Lives of the Family: Stories of Fate and Circumstance
- First edition
- Author: Denise Chong
- Genre: Non-fiction
- Publisher: Random House Canada
- Publication date: 2013

= Lives of the Family =

2013 non-fiction book by Denise Chong

Lives of the Family: Stories of Fate and Circumstance is a 2013 non-fiction book by Denise Chong. Her fourth book, it was published by Random House Canada on October 28, 2013. That same year, Chong became an Officer of the Order of Canada.

==Genre and synopsis==
This non-fiction book intertwines stories about Chinese-Canadians who settled in eastern Ontario and western Quebec, primarily in the Ottawa Valley area. Apart from family dynamics, the stories also present the historical and political forces at play in the lives of early Chinese immigrants.
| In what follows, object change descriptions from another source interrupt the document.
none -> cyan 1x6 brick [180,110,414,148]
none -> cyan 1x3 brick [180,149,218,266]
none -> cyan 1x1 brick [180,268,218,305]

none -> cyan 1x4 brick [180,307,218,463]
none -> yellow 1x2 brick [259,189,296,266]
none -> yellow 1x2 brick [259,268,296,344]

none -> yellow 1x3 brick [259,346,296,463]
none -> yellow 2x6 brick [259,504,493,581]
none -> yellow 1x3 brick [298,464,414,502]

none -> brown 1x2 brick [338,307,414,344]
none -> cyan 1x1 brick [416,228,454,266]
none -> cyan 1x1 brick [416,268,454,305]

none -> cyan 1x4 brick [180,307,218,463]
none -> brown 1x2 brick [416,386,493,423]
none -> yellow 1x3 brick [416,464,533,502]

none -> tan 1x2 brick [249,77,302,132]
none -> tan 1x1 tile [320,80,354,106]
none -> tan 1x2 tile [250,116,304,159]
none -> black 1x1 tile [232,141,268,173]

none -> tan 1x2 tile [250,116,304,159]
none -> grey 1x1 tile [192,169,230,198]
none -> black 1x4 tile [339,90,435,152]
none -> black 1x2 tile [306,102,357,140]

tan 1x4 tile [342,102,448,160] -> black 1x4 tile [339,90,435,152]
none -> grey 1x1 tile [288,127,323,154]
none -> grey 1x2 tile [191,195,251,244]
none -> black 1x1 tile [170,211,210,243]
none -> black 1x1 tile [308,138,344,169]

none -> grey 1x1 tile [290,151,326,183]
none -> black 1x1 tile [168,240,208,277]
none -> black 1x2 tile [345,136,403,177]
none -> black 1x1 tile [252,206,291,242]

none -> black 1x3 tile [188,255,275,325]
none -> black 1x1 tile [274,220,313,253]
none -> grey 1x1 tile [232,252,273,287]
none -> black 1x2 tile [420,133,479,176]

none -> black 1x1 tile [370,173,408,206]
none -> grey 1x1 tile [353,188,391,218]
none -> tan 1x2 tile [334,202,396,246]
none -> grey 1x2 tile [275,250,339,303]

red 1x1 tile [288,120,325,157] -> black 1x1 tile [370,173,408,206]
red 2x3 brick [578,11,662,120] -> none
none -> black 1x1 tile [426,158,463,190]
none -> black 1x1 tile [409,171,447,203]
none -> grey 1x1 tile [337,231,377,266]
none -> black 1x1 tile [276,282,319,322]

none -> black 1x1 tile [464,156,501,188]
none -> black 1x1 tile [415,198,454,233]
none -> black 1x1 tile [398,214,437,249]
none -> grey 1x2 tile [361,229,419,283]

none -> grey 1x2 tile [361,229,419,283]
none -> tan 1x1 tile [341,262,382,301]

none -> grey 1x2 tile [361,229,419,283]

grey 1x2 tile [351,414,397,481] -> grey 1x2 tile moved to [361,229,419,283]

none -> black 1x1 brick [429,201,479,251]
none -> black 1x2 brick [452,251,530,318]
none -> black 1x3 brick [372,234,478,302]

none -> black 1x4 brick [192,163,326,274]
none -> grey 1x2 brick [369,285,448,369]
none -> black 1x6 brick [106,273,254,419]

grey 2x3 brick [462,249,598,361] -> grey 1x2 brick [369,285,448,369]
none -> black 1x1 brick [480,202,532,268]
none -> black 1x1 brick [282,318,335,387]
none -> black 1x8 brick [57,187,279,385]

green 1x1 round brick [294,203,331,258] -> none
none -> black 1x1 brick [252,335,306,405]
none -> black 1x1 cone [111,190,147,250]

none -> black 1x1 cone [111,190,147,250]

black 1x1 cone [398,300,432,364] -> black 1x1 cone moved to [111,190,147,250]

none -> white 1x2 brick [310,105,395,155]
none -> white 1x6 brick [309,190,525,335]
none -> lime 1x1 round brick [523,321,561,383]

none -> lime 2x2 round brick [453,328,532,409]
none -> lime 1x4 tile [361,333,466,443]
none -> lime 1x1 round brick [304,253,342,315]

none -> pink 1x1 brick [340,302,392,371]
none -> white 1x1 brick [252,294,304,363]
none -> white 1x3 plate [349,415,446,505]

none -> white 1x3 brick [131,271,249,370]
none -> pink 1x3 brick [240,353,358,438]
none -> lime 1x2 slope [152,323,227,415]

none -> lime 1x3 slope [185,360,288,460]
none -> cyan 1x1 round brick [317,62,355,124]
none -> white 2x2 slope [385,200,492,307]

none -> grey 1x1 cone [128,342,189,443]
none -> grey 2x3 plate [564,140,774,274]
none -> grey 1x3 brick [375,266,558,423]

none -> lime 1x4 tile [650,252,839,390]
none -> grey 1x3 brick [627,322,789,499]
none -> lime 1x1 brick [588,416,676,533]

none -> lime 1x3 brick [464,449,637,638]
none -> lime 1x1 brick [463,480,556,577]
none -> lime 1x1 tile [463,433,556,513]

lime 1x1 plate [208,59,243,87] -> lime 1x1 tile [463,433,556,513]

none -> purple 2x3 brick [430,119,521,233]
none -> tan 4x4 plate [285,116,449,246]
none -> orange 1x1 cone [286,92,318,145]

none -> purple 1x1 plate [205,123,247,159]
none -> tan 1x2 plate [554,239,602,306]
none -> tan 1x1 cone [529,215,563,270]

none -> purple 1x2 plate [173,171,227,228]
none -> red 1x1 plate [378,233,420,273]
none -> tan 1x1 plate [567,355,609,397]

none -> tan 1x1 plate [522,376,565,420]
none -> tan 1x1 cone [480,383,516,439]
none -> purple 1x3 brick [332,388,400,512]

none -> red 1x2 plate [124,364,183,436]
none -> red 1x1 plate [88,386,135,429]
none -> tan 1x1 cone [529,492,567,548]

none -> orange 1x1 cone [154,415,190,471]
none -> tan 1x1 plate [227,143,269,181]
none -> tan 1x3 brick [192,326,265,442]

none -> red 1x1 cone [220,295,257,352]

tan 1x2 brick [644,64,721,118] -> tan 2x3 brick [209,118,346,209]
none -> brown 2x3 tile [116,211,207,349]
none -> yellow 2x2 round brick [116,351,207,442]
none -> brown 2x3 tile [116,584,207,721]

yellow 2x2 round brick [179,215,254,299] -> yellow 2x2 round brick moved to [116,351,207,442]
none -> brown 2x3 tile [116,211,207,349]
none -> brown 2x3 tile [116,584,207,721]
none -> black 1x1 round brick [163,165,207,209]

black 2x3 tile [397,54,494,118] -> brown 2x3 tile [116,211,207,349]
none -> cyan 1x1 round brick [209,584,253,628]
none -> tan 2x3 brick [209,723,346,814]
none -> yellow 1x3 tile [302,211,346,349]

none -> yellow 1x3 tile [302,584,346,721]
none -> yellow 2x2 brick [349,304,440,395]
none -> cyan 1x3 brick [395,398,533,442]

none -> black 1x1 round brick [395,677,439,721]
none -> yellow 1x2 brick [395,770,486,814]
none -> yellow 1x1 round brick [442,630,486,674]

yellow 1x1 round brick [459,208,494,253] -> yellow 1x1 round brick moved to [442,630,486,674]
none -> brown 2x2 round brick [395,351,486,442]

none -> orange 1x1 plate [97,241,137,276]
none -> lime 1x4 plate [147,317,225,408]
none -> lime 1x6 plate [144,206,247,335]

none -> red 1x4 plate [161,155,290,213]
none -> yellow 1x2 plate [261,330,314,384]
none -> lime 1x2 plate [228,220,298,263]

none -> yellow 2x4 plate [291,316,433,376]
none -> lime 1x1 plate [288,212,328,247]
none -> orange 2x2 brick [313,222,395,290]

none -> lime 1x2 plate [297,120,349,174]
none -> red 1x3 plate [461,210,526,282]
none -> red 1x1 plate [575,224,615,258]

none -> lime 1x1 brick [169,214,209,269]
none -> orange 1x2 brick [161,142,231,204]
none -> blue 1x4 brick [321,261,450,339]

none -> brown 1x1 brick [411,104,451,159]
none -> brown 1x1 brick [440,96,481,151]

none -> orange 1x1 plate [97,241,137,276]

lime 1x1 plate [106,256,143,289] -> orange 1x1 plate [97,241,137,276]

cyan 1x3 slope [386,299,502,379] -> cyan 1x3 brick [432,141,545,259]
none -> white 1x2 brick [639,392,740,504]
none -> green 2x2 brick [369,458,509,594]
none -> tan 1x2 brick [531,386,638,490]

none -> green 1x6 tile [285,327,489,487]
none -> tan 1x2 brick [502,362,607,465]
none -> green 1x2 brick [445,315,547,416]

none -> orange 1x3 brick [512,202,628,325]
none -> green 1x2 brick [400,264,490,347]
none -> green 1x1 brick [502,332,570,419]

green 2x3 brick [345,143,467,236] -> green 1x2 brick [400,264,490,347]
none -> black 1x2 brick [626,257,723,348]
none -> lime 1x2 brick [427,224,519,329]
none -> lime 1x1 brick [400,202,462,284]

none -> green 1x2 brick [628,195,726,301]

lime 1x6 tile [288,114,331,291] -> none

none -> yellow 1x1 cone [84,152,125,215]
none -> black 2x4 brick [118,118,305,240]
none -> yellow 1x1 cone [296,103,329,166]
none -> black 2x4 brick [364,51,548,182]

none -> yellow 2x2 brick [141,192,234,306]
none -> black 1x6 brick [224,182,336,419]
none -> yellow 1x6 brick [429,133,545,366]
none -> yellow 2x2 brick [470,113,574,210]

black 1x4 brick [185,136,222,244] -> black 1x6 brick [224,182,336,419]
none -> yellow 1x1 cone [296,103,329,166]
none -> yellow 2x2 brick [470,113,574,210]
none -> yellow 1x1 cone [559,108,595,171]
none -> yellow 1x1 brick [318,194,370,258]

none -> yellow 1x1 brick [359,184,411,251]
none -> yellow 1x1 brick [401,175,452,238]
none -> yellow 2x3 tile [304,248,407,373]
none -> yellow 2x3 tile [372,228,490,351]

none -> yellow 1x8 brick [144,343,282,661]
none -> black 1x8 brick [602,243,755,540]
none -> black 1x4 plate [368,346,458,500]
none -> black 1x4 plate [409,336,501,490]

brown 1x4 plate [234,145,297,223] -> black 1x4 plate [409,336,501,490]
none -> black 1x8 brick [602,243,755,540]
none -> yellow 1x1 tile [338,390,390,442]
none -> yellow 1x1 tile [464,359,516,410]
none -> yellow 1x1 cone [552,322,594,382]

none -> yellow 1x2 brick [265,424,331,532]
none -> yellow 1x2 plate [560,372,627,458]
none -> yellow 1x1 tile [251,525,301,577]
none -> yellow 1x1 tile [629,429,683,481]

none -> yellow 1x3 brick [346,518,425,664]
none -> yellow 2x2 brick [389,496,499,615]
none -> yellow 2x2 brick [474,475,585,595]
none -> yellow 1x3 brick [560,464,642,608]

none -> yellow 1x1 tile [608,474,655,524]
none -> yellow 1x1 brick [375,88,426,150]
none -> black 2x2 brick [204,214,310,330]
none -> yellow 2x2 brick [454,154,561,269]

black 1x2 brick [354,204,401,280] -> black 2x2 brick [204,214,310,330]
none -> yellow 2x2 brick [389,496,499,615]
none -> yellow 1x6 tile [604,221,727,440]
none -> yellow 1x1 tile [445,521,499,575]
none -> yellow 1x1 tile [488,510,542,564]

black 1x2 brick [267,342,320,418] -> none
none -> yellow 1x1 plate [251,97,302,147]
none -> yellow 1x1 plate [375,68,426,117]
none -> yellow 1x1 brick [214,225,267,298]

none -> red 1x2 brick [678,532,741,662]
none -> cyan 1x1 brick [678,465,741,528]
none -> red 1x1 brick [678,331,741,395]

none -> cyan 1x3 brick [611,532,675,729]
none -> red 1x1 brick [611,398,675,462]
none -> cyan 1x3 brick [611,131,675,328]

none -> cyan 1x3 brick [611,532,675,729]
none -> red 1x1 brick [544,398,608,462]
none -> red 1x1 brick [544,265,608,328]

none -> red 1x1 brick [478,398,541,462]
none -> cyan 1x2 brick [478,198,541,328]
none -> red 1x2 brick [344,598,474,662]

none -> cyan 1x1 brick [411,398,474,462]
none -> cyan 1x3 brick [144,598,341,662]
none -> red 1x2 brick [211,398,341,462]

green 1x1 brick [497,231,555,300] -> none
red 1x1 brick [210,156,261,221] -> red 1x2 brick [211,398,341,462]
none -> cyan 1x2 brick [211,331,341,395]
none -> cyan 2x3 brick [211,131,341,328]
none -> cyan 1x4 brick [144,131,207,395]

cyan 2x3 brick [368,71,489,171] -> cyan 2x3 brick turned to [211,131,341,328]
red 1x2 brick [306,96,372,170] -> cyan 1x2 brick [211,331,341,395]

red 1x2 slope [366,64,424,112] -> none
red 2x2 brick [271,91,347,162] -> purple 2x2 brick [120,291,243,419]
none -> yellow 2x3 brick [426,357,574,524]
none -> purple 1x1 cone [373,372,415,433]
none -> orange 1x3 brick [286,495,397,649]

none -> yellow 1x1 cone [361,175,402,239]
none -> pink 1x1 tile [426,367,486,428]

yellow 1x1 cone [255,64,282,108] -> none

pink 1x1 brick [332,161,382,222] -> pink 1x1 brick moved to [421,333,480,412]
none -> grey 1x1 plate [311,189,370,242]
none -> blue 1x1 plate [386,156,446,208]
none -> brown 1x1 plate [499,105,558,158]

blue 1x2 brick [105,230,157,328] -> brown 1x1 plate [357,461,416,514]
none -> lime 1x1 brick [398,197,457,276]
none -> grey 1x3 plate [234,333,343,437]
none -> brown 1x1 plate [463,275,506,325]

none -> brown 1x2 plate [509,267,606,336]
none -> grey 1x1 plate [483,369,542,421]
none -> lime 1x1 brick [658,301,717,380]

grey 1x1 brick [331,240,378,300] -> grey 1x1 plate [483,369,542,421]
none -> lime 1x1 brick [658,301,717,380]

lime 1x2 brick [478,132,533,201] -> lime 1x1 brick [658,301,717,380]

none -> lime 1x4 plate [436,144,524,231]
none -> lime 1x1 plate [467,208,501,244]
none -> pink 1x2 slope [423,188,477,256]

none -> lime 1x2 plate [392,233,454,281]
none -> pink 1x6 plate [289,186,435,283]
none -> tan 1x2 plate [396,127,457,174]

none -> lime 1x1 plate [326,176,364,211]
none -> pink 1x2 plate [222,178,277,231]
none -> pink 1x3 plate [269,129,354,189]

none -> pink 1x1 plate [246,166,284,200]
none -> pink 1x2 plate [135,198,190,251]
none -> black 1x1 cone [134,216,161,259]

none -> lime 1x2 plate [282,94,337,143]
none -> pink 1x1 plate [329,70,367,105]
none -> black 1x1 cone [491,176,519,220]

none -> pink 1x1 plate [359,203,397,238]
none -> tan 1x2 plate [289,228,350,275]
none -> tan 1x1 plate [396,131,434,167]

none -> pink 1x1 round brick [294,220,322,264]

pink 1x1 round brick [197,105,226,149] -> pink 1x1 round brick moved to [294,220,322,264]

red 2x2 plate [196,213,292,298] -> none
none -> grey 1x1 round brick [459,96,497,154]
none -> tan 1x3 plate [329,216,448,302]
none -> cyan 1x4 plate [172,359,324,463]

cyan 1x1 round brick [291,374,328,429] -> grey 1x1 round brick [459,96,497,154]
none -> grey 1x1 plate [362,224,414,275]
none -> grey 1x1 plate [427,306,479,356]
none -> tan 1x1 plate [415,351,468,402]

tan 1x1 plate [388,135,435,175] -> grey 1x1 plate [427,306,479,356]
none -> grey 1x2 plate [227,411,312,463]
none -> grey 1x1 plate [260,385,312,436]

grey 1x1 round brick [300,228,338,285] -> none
Similarly, Chong's award-winning book The Concubine's Children related the story of how her Chinese ancestors came to live in British Columbia, and the hardships and complex relationships that ensued.

On September 16, 2014, Vintage Canada published the paperback version of Lives of the Family. Chong also has a website, commissioned by the Ottawa Chinese Community Service Centre, which provides readers with extra details gathered during her 2011 and 2012 research and interviews for Lives of the Family.